Now, since it's impossible to code review the tens of thousands of lines of code that AI produces, I see discussions about establishing an absolute rule like mathematical proofs. Reading this reminds me of Rust's borrow checker. In fact, after writing in Rust a few times, it often leads to bad practices where people use tricks to avoid the borrow checker.
Actually, when mathematical rigor goes too far, humans tend to find ways around it. An undereducated programmer like me is especially prone to that.
Looking back at this kind of attempt, it will probably result in writing code only for specific formalized answers. If it becomes that standardized, I'm not sure it will be able to respond to human needs.
I think these defensive programming attempts are fine, but I want to do offensive programming (I coined that term). You take risks, but you fix things quickly and ship. Believing that over time, it will become good enough. Of course, for established industries where accuracy matters and the scope of work is well defined, like Jane Street, the approach in this article is correct. In other words, because there is enough data to adequately model the market's demands
But for social losers like me trying to make money, constantly moving from place to place looking for gold mines, these kinds of methodologies seem like a luxury.Established businesses with mature modeling need highly educated and specialized personnel to continuously optimize. But I know that realistically, I can't keep up with that demand. So I look for places where modeling is unstructured, but I'm not sure if I can use this approach even then.
I don't disagree with your point (formal verification does not rid you of all bugs), but this is not the subject of the linked issue. This was a bug in an unverified path.
Formal methods won, now what? https://muratbuffalo.blogspot.com/2026/04/bugbash26-keynote....
Hopefully we get more ergonomic ways to do this? Like of the tools listed in the post, dafny + iris are the closest to being industrial I think. And amzn S3 has a history of TLA use in-house I think. But we probably haven't seen the typescript in this space yet, a zero cost abstraction that drops into existing tools, and people genuinely prefer it to the old way.

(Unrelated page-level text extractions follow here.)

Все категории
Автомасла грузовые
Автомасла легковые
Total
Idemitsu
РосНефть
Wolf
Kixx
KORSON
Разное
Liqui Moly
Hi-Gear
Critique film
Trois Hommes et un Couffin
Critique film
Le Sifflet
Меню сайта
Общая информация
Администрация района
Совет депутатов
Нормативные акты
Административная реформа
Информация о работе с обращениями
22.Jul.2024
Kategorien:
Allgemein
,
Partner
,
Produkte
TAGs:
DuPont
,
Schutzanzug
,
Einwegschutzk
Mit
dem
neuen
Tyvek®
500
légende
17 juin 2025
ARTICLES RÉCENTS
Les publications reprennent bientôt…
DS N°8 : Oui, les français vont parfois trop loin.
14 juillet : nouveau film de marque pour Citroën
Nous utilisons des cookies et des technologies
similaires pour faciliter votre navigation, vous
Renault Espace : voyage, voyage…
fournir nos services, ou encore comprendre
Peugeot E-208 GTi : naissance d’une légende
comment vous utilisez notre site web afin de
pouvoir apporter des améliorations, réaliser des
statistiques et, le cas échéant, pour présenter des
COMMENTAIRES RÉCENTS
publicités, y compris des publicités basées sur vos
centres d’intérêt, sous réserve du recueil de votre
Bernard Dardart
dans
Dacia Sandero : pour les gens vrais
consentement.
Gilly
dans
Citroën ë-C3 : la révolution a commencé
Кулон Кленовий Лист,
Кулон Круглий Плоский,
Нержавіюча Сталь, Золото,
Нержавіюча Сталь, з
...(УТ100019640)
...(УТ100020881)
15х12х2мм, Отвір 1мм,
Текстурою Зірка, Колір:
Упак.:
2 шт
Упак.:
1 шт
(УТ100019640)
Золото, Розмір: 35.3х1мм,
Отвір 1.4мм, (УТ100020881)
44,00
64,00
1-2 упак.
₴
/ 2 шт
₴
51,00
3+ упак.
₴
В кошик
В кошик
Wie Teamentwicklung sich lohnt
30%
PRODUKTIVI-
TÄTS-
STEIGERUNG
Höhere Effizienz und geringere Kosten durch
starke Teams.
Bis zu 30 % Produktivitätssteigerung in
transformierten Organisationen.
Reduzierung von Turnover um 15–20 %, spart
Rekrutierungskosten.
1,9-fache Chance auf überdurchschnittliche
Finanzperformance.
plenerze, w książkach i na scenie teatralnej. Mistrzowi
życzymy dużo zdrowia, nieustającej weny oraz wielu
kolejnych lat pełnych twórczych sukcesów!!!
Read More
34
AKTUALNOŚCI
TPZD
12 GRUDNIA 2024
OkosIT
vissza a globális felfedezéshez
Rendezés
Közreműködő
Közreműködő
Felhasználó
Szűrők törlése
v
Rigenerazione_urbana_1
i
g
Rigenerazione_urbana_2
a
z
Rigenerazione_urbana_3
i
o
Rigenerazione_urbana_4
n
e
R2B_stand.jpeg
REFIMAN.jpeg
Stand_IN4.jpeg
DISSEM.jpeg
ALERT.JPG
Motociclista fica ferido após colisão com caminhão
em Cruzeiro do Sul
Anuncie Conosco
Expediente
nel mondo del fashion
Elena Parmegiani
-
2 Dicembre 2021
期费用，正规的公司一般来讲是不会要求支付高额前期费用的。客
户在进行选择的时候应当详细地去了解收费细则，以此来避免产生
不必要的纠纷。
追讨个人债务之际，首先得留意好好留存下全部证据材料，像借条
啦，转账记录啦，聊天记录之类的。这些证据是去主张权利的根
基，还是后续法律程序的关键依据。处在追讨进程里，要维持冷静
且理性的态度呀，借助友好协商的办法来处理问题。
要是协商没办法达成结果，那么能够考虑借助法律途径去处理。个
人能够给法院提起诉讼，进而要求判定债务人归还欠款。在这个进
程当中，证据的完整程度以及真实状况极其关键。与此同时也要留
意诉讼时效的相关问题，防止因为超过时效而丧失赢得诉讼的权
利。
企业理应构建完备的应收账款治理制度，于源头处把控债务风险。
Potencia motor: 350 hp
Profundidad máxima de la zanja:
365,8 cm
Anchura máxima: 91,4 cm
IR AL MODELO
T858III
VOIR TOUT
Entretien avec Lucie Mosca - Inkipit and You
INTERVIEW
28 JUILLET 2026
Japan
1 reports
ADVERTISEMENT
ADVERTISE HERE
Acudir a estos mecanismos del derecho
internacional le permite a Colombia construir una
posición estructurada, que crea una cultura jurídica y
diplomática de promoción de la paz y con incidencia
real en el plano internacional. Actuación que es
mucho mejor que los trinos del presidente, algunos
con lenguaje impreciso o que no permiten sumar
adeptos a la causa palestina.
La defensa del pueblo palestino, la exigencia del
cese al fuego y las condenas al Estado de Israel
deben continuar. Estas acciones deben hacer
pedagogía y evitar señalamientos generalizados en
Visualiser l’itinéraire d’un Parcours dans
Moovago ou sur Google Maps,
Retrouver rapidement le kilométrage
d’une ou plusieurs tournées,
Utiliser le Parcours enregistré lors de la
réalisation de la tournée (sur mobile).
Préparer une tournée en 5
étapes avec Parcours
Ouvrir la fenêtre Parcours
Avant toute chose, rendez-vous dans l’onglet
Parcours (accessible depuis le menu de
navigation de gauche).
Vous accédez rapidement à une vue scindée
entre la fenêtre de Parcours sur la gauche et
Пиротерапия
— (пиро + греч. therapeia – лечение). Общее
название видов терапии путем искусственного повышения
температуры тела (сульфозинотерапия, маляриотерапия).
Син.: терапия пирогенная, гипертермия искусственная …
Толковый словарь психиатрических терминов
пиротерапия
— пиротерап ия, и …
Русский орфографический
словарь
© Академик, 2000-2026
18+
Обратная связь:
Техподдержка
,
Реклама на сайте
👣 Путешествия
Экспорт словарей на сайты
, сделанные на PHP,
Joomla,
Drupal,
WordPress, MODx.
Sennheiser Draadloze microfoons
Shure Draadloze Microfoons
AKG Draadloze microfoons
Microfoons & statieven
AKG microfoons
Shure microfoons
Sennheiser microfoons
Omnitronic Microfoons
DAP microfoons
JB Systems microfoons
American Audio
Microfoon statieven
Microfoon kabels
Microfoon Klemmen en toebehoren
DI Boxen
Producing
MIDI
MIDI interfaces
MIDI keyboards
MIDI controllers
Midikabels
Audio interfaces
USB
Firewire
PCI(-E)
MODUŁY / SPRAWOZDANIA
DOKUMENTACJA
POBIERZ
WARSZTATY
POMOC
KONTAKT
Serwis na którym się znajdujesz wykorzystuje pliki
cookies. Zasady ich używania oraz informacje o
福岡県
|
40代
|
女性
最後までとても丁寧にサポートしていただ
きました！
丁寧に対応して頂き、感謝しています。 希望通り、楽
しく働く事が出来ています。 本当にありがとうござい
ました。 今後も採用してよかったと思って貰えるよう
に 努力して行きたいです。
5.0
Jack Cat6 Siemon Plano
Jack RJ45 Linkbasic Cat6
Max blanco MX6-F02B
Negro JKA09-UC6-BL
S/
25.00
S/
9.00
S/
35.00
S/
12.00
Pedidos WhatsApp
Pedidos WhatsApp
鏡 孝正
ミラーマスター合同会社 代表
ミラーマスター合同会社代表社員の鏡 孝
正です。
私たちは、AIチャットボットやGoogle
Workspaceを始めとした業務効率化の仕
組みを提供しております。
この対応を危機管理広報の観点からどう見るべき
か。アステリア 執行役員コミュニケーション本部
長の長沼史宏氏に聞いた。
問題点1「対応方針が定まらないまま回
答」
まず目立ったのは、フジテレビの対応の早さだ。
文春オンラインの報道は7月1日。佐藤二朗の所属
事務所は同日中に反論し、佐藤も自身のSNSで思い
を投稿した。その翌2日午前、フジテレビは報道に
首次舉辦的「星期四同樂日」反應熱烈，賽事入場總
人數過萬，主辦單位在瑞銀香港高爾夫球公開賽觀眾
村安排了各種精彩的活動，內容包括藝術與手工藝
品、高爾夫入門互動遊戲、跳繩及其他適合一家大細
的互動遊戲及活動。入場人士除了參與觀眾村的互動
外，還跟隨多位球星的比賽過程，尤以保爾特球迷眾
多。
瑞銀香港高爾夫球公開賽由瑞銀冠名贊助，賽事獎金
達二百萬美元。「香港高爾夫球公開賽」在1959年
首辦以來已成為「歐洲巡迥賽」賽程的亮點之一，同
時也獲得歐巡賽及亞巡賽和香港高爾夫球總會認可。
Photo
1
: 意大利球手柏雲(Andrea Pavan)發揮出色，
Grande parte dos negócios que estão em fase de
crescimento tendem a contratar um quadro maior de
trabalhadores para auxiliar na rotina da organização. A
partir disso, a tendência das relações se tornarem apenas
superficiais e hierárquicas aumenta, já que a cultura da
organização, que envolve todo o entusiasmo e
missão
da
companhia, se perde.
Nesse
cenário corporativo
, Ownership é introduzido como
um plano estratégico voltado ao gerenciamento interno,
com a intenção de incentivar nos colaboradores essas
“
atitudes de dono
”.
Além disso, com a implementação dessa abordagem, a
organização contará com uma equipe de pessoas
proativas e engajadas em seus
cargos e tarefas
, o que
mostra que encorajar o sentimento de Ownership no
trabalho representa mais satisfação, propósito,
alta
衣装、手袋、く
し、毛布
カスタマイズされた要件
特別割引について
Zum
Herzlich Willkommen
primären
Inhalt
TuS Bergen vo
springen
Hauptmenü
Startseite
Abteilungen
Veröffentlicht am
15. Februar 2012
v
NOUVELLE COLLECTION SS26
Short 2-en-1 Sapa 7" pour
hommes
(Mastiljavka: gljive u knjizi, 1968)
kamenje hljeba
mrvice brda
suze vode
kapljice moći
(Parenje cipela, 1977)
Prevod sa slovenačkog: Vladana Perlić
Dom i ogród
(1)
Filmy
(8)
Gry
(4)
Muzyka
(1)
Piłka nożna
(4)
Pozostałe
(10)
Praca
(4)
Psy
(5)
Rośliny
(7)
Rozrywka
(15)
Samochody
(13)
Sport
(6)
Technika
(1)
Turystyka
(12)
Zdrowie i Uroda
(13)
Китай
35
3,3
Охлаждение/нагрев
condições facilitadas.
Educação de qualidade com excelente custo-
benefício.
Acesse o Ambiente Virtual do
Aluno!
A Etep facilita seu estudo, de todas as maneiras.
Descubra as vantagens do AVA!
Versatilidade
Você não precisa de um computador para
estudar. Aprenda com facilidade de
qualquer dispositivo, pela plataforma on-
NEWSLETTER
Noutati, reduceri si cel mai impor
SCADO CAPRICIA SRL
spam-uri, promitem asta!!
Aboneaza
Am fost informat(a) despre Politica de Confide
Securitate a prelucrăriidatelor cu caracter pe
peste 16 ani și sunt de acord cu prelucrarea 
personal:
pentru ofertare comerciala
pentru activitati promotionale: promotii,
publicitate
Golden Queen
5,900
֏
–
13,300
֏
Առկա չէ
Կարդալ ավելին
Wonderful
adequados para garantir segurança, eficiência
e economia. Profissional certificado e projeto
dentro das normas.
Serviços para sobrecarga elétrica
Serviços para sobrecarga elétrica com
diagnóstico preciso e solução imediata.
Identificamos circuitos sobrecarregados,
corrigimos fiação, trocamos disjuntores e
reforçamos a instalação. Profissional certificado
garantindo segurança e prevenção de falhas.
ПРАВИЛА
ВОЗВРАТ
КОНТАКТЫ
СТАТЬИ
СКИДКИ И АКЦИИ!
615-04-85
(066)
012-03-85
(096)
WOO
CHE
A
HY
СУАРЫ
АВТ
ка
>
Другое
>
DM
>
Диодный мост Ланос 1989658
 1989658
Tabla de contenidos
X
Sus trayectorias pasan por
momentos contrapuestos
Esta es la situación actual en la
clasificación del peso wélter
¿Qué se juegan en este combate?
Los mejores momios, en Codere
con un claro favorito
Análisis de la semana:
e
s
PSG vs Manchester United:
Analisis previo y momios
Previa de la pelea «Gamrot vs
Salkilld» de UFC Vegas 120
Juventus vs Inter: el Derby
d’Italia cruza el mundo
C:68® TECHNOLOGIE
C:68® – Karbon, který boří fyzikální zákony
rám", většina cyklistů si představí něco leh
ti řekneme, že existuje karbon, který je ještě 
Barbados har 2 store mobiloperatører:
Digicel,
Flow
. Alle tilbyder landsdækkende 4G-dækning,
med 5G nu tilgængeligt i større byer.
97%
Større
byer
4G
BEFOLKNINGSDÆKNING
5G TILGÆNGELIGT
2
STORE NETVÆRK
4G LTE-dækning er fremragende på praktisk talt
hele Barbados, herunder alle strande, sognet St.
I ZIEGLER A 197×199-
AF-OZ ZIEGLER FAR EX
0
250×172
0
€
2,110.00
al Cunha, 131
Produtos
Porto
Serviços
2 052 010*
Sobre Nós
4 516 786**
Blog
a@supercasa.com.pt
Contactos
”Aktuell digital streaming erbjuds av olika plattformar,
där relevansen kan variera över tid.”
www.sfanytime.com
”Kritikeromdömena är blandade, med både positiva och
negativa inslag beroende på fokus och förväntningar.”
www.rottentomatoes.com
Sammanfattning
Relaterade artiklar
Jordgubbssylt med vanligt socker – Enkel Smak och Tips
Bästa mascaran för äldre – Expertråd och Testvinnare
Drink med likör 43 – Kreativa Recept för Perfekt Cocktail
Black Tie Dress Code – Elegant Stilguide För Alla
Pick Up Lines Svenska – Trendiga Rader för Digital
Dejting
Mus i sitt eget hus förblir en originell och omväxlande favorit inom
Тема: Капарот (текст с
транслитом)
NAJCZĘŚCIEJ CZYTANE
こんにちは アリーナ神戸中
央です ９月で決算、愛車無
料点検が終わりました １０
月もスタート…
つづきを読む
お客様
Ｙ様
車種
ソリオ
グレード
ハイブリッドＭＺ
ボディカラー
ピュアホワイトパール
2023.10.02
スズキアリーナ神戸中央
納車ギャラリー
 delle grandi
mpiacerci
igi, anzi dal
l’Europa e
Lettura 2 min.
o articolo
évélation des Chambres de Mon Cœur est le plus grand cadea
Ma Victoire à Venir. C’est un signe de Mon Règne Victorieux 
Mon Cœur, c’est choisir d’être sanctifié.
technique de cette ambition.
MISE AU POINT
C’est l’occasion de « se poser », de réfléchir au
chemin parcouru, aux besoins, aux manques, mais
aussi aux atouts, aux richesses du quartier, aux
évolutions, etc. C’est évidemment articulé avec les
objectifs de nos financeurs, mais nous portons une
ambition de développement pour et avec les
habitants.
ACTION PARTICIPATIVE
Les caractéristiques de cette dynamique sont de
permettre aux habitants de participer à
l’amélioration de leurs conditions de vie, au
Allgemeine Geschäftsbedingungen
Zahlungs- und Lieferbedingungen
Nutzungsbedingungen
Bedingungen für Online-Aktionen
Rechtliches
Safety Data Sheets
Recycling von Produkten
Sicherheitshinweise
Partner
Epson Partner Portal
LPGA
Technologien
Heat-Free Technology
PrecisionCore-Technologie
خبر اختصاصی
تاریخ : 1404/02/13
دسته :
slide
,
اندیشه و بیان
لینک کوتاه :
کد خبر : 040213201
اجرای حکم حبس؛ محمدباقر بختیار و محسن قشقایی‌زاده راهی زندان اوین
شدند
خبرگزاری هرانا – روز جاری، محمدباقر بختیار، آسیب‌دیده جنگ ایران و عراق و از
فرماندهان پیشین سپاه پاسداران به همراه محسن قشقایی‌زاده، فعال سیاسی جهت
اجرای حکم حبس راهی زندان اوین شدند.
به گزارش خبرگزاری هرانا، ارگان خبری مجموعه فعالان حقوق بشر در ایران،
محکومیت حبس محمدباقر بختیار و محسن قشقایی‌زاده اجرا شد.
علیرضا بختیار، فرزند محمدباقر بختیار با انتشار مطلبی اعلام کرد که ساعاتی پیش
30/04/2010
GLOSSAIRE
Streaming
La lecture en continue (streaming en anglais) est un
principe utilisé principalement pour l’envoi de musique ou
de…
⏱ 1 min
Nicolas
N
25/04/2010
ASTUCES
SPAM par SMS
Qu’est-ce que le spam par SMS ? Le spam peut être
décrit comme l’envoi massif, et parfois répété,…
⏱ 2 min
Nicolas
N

(And custom linters are also still pretty bad to write. Like golangci-lint is a painful codebase, haven't tried semgrep but the rules engine seemed intimidating. I've yet to use an AST API that I liked)
eddiepete•1h ago
Is it that they can help write formulas faster? That they can help ensure formulas match the system they're modeling faster? If the problem you think formal methods will help with is sloppy code, isn't the verification code going to be sloppy as well, unless some (not sloppy) intelligence carefully confirms that the specification matches the target system, which was the labor that previously made formal methods too expensive? I guess I don't understand how the argument works if code was previously less sloppy and verification was too expensive, and now code is more sloppy, and there's more of it, but somehow the sloppy intelligence will make verification move fast enough to make it worthwhile.
Unless we have some non-sloppy intelligence that's less of a bottleneck on verification than humans, how are we in a better place?
Maybe it's that investing that huge amount of labor of verification by human experts is now worth it because so much code will be produced that uses the verification systems that the investment will now pay off. But that requires creating pretty general verification systems, such as type system verification or something (which is what they seem to be aimed at), rather than individually verifying software systems like the micro-kernel example.
In other words, maybe the play is to invest in reusable verification systems that can be run tons of times on new code and systems. If so, it's surprising that this wasn't always the strategy.
jnwatson•1h ago
The point up to which formal methods stops is: do the formally encoded requirements actually encode what I want to be true?
One can make the argument that the requirements is a much smaller surface to verify than that of the entire program.
The counter argument is that figuring out what you want the program to do has always been the hardest part of programming, and that programming in itself is a journey to discover latent requirements.
jsenn•1h ago
The beauty of formal methods is it doesn't matter if your proof is sloppy. As long as it passes verification, it is correct. And unlike in pure math, the proof that a software system is correct is usually a huge mess of special cases, loop invariants, proofs by induction, and boilerplate that requires a large amount of human labour while providing no insight.
Proofs are also brittle: a tiny change in the code can force you to throw your proof away and start from scratch.
To me, the exciting thing about formal methods in the LLM era is it allows humans to offload the difficult and tedious work of writing proofs to a computer. Taken to an extreme, the human could live entirely in the world of a formal specification, and the LLM could generate 100% of the code. The code may be a mess, but if the system proves it satisfies the spec then it can't be wrong.